# Norwood HD 36 good starter mill?



## BigOakAdot (Apr 9, 2016)

Hey guys,

Ive been chainsaw milling occasionally on weekends at a tree companies place. I've developed a good relationship with the owner and we have been talking about taking it to the next level. 

He's always telling me how we can be more efficient and how we need to get more lumber stocked. Any of you who use a CSM know that both of those are pretty unrealistic. I've told him if he's really looking to make this a realistic business venture, we really need to consider an entry band mill. 

This outfit is quite large and he is constantly getting lumber in every day. To the point where he just had 3 tractor trailers come and take loads of logs out because he's running out of room. 

He just bought a new shop with a barn where we can store lumber indoors. This is where we would be doing the milling and at this point we need to decide on which mill to get. 

From the research I've done the Norwood HD36 seems like a great fit. Any guys who have a Norwood band mill how do you like it? We would be going with the manual version. Any recommendations on other mills to consider?

Budget wise we would be splitting the mill between the two of us. Potentially splitting it with a 3rd guy. We would consider any mill within a few thousand of 10k. 

The plan is to saw any logs under a few feet diameter with the Norwood and slab the really big stuff up with our panther mill. I have a feeling we will need to consider a solar kiln of some kind to recoup some of the money faster that we will be putting out. 

Also, he's going to wanna do some siding on a barn on the property. If we do go with a bandmill, we're going to want to mill up some planks for siding. Has anyone ever used green wood for siding and or framing? I remember seeing a post where a guy used green red oak for siding on a kiln he built. Are there types of wood that are better for using green. Maybe cedar or locust?

Sorry for the super long post. 

BOA


----------



## Sawyer Rob (Apr 9, 2016)

I've milled with the 36, it's a nice mill and you can add hydraulics later, if you want hydraulics...

SR


----------



## Franny K (Apr 10, 2016)

Baker will still make the model 18 even though it has been removed from their website. I probably would have got one by now they seem willing to modify it a bit the problem is go and pick it up or have a spot for a big rig to access. Do not seem to want to send to a terminal and put on my trailer. Of the four manufacturers at the Paul Bunyan show a few years ago I thought they had the best engineering. I only recall a monster band saswmill though. I would get the dvd from them and Timberking but have never seen either companies manual mills. Wheels do get in the way. I would want a welded together bed. Then there is acme thread vs hanging by chain.

Green lumber, I have worked on house building where the stuff from the lumber company was wet hem fir and doug fir. Some parts of the country seem to be mostly spruce that seems dried. Some projects with pine studs have a lot of them need replacing hopefully before the electrician shows up. A lot of barns get covered with sheet metal.


----------



## BigOakAdot (Apr 10, 2016)

Franny K said:


> Baker will still make the model 18 even though it has been removed from their website.

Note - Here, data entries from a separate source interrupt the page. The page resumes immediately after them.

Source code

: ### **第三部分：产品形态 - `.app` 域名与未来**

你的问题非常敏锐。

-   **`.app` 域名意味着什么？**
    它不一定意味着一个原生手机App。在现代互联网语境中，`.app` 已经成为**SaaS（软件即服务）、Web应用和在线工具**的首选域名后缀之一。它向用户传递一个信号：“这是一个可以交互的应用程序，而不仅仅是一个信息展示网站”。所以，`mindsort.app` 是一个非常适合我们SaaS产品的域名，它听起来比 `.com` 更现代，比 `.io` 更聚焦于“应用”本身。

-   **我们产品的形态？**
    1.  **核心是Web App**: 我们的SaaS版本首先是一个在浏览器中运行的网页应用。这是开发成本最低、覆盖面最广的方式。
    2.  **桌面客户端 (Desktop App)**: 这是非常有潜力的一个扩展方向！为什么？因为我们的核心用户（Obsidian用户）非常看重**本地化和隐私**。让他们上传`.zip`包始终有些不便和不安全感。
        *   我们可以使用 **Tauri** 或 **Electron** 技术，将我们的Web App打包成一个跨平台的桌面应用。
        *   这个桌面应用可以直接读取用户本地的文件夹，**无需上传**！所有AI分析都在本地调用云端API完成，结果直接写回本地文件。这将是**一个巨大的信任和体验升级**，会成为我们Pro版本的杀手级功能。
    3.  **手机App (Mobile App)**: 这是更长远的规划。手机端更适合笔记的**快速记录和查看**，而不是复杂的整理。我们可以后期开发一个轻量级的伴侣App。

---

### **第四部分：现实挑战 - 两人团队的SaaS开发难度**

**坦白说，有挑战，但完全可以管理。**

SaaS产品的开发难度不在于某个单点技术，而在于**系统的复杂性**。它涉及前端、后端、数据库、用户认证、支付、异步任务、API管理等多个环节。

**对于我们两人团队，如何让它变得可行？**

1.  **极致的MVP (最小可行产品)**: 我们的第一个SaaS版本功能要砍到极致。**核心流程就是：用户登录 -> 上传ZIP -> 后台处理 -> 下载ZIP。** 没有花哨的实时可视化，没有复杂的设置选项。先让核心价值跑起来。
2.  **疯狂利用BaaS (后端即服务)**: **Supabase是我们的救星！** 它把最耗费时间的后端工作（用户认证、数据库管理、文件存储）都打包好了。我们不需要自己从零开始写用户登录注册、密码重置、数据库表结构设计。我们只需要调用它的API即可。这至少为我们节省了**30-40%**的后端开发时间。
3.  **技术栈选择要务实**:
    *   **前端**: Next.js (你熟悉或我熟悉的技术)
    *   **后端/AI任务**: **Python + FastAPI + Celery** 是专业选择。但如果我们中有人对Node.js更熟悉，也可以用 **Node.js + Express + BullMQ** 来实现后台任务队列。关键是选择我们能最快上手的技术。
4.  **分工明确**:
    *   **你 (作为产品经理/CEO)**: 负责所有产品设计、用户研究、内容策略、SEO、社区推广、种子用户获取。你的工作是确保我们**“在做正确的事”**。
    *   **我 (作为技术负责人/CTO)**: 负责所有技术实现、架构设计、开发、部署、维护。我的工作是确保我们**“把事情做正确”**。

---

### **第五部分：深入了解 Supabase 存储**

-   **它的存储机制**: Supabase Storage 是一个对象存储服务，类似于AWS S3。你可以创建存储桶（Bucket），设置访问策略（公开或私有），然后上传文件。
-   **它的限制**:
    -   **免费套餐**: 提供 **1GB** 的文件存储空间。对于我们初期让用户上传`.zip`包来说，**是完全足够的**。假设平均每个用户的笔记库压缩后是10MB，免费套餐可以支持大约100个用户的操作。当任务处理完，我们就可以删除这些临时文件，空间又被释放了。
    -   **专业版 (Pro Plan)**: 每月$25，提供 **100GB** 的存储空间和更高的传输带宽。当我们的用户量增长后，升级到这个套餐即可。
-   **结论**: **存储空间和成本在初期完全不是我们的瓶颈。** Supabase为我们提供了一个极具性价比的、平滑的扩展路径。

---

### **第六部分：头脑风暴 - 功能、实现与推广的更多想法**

I probably would have got one by now they seem willing to modify it a bit the problem is go and pick it up or have a spot for a big rig to access. Do not seem to want to send to a terminal and put on my trailer. Of the four manufacturers at the Paul Bunyan show a few years ago I thought they had the best engineering. I only recall a monster band saswmill though. I would get the dvd from them and Timberking but have never seen either companies manual mills. Wheels do get in the way. I would want a welded together bed. Then there is acme thread vs hanging by chain.
> 
> Green lumber, I have worked on house building where the stuff from the lumber company was wet hem fir and doug fir. Some parts of the country seem to be mostly spruce that seems dried. Some projects with pine studs have a lot of them need replacing hopefully before the electrician shows up. A lot of barns get covered with sheet metal.

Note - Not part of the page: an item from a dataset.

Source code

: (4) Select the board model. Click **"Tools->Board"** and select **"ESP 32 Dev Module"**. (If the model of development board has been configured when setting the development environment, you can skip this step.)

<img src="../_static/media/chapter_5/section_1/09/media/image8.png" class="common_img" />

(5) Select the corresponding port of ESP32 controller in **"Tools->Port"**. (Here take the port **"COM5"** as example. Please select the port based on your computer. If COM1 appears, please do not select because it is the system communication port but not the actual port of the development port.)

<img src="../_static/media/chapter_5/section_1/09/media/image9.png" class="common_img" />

Thanks for the reply. I think he wants to go for the wood siding for an aesthetic look. He also just bought a huge property so I think he's trying to save money by milling his own siding. 

I'll take a look at baker mills. Thanks the tip. 

Andrew


----------



## Sawyer Rob (Apr 10, 2016)

It's BS that you have to have a welded together bed... Norwoods bolt together bed is NO problem at all and is extremely strong! AND it's easier to add accessories to later...

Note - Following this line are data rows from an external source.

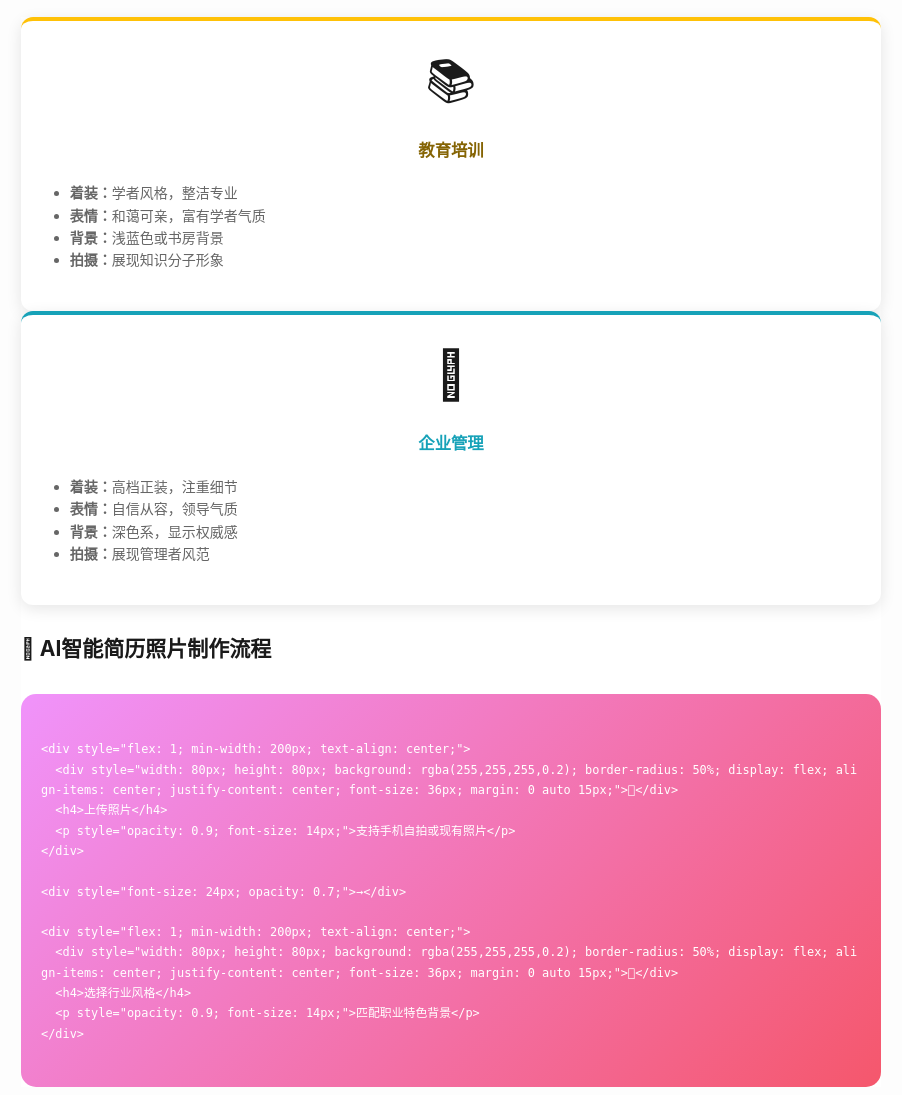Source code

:   <div style="background: white; padding: 25px; border-radius: 12px; box-shadow: 0 4px 15px rgba(0,0,0,0.1); border-top: 4px solid #ffc107;">
    <div style="text-align: center; margin-bottom: 20px;">
      <div style="font-size: 48px; margin-bottom: 10px;">📚</div>
      <h3 style="color: #856404;">教育培训</h3>
    </div>
    <ul style="color: #666; line-height: 1.6;">
      <li><strong>着装：</strong>学者风格，整洁专业</li>
      <li><strong>表情：</strong>和蔼可亲，富有学者气质</li>
      <li><strong>背景：</strong>浅蓝色或书房背景</li>
      <li><strong>拍摄：</strong>展现知识分子形象</li>
    </ul>
  </div>

  <div style="background: white; padding: 25px; border-radius: 12px; box-shadow: 0 4px 15px rgba(0,0,0,0.1); border-top: 4px solid #17a2b8;">
    <div style="text-align: center; margin-bottom: 20px;">
      <div style="font-size: 48px; margin-bottom: 10px;">🏢</div>
      <h3 style="color: #17a2b8;">企业管理</h3>
    </div>
    <ul style="color: #666; line-height: 1.6;">
      <li><strong>着装：</strong>高档正装，注重细节</li>
      <li><strong>表情：</strong>自信从容，领导气质</li>
      <li><strong>背景：</strong>深色系，显示权威感</li>
      <li><strong>拍摄：</strong>展现管理者风范</li>
    </ul>
  </div>

</div>

## 🚀 **AI智能简历照片制作流程**

<div style="background: linear-gradient(135deg, #f093fb 0%, #f5576c 100%); color: white; padding: 30px 20px; border-radius: 15px; margin: 30px 0;">
  <div style="display: flex; justify-content: space-between; align-items: center; flex-wrap: wrap; gap: 20px;">
    
    <div style="flex: 1; min-width: 200px; text-align: center;">
      <div style="width: 80px; height: 80px; background: rgba(255,255,255,0.2); border-radius: 50%; display: flex; align-items: center; justify-content: center; font-size: 36px; margin: 0 auto 15px;">📱</div>
      <h4>上传照片</h4>
      <p style="opacity: 0.9; font-size: 14px;">支持手机自拍或现有照片</p>
    </div>

    <div style="font-size: 24px; opacity: 0.7;">→</div>

    <div style="flex: 1; min-width: 200px; text-align: center;">
      <div style="width: 80px; height: 80px; background: rgba(255,255,255,0.2); border-radius: 50%; display: flex; align-items: center; justify-content: center; font-size: 36px; margin: 0 auto 15px;">🎯</div>
      <h4>选择行业风格</h4>
      <p style="opacity: 0.9; font-size: 14px;">匹配职业特色背景</p>
    </div>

There's several good mills out there, but the 36 is just as good or better than any of the others in it's class, and has some really good advantages over the others!

SR


----------



## BigOakAdot (Apr 10, 2016)

Sawyer Rob said:


> It's BS that you have to have a welded together bed... Norwoods bolt together bed is NO problem at all and is extremely strong! AND it's easier to add accessories to later...
> 
> There's several good mills out there, but the 36 is just as good or better than any of the others in it's class, and has some really good advantages over the others!
> 
> SR


Honestly it seems like the only mill with that log capability at our price point. I mean woodmizer mills are over double for the same log size.


----------



## hopm (Apr 10, 2016)

Cant miss a rare chance to talk about Baker. Had my Baker mill close to 15 years now. Product and support has been outstanding.


----------



## bigmoose (Apr 10, 2016)

You need to consider how u are gonna handle log that size of any lenth. When u aproach 28 plus inches and above ... Logs get heavy and loading the mill is tricky.


----------



## Mike Van (Apr 10, 2016)

When you decide on a mill, buy a sharpener & setter too, you can't make good lumber with dull blades. If you have no markets set up for the lumber, you'll soon be as buried in it as you are in logs. Like bigmoose said too, you need something with forks preferably to handle logs, lumber, slabs - You can not drag them!


----------



## BigOakAdot (Apr 10, 2016)

He has an inane amount of equipment for moving wood. 2 machines with forks and two monster front end loaders. 

I realize that but with some marketing and stuff I think we can find buyers. I know different carpenters and stuff who would definitely buy wood.


----------